_Work order_
Rewrite the records from the line containing "## Versions" through the end of the records, inclusive, swapping "User" for "Customer" and leaving everything else unchanged. Give only those lines.

_Record extracts_

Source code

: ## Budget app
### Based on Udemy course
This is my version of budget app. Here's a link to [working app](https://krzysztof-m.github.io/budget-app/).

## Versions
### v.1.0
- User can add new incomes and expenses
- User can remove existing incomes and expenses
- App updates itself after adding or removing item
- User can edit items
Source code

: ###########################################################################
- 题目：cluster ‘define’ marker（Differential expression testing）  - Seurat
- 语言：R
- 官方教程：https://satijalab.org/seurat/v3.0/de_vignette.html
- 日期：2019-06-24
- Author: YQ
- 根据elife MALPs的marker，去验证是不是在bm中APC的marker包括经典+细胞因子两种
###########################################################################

_Answer space_
## Versions
### v.1.0
- Customer can add new incomes and expenses
- Customer can remove existing incomes and expenses
- App updates itself after adding or removing item
- Customer can edit items
Source code

: ###########################################################################
- 题目：cluster ‘define’ marker（Differential expression testing）  - Seurat
- 语言：R
- 官方教程：https://satijalab.org/seurat/v3.0/de_vignette.html
- 日期：2019-06-24
- Author: YQ
- 根据elife MALPs的marker，去验证是不是在bm中APC的marker包括经典+细胞因子两种
###########################################################################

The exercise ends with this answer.